> _DOCUMENT EXCERPT_:
=== Begin Enclosure ===
Tuesday, May 15, 2012

If We Believe All the Same Things, Why Do Our Churches Seem So Different?

If We Believe All the Same Things, Why Do Our Churches Seem So Different?  Worth the Read from Kevin DeYoung's Blog

If We Believe All the Same Things, Why Do Our Churches Seem So Different?

Many Christians see the church world in black and white. You have liberals on one side–they are the bad guys who doubt the resurrection and don’t believe in the Bible. And on the other side you have the good guys who believe in the miracles, do not waver on the deity of Christ, and want lost people to be saved. We call these folks evangelicals or conservatives or Bible-believing Christians. Give them a checklist of doctrines and they will get almost everything right.
Liberalism is a problem, but squishy evangelicalism is the much bigger problem.
I do not write thinking that churches self-consciously in the tradition of Bushnell, Beecher, and Briggs will do an about face, or that those in the stream of process theology, liberation theology, or feminist theology will abandon ship. I may vehemently disagree with full-on liberalism, but I can respect that there is an ecclesiastical and intellectual tradition behind it.
The audience I have in mind are those Christians, pastors, and churches that continue to affirm the basic contours of evangelical faith. They’ve never read Fosdick or Tillich or Schleiermacher. They don’t read the Christian Century. They don’t know much about Deutero- or Trito-Isaiah and don’t really care to waste any more time with documentary hypotheses. They think Paul wrote Ephesians and John wrote John. They love Jesus and want other people to love Jesus. If you ask these Christians, pastors, or churches if hell is forever and people must be born again, they’ll say yes. If you ask them whether you can trust everything in the Bible, they wouldn’t dare say no. They have no problem with any of the historic creeds and confessions. The people and institutions I have in mind gladly affirm penal substitution, the bodily resurrection of Christ, and a real historical Fall. The folks I want to address are energetic about evangelism. They want to see churches planted and people come to Christ. They think small groups, accountability partners, and mission trips are excellent. And at least in private conversation they’ll tell you that homosexuality is not. These Christians, pastors, and churches are not liberal. They don’t seem like one of the bad guys.
=== End Enclosure ===
> _PROMPT 1_: In the blog post about liberalism and evangelical churches, what does the writer call a much bigger problem than liberalism?
> _PROMPT 2_: Go on with the blog post about liberalism and evangelical churches, starting after its last sentence.

> _GIVEN INFORMATION_:
=== Begin Enclosure ===
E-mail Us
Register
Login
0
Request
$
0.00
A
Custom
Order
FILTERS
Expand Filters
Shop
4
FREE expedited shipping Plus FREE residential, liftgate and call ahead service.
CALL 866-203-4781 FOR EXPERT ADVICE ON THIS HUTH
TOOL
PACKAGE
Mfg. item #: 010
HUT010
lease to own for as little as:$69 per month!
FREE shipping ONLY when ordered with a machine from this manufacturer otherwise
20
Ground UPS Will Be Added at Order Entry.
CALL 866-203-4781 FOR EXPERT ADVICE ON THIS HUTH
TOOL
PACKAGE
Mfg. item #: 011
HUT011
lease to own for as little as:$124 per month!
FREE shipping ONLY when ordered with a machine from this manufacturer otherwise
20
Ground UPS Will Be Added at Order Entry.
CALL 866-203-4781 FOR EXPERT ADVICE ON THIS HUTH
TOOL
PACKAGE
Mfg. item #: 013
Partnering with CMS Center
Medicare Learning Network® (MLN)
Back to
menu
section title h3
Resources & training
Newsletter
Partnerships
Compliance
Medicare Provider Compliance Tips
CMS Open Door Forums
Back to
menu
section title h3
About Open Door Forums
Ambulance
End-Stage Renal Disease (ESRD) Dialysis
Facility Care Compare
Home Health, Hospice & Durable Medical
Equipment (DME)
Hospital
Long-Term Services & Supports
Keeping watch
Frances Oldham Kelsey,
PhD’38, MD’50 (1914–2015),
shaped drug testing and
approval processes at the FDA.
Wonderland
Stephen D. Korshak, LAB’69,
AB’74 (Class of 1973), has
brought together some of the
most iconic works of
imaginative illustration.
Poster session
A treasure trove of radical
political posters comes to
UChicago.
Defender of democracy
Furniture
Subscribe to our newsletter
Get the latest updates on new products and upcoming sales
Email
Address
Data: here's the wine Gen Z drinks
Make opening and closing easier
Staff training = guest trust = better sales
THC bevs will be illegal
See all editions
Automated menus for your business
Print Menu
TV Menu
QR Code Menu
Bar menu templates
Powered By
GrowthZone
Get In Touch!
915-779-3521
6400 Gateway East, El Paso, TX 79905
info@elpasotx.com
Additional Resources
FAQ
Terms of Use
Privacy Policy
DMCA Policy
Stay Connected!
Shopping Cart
=== End Enclosure ===
> _ANSWER SECTION 1_: Squishy evangelicalism.

> _ANSWER SECTION 2_:
The problem is they don’t seem like the good guys either.
Have you ever been talking to a pastor or someone from another church and it seems like you should be kindred spirits. The person you meet is obviously a warm-hearted, sincere Christian. They don’t have a problem with any of the doctrines you mention as precious to you and your church. They don’t affirm liberal positions on major theological questions. They nod vigorously when you talk about the Bible and prayer and church planting and the gospel. And yet, you can’t help but wonder if you are really on the same page. You try to check your heart and make sure it’s not pride or judgmentalism getting the best of you. That’s always possible. But no, the more you reflect on the conversation and think about your two churches (or two pastors or two ministries) you conclude there really is a difference.
And what is that difference?
That’s something I’ve thought a lot about over the past few months. I’m sure I don’t have all the answers, but here are ten things that distinguish between what I would call a vibrant, robust Bible-believing church and one that gets the statement of faith right but feels totally different.
1. The mission of the church has gotten sidetracked. Recently I stumbled upon the website for a church in my denomination. Judging from the information on the site I would say this church thinks of itself as evangelical, in the loose sense of the word. Their theology seems to be of the “mere Christianity” variety. But this is their stated missional aim: “[Our] Missions are designed to connect people and their resources with opportunities to respond to human need in the name of Jesus.” A church with this mission will be very different from one that aims to make disciples of all nations or exists to spread a passion for the supremacy of God in all things for the joy of all peoples.
2. The church has become over-accommodating. I’m not thinking of all contextualization (of which there are some good kinds and some bad). I’m thinking of churches whose first instinct is to shape their methods (if not their message) to connect with a contemporary audience. And because of this dominant instinct, they avoid hard doctrines, cut themselves off from history and tradition, and lean toward pragmatism.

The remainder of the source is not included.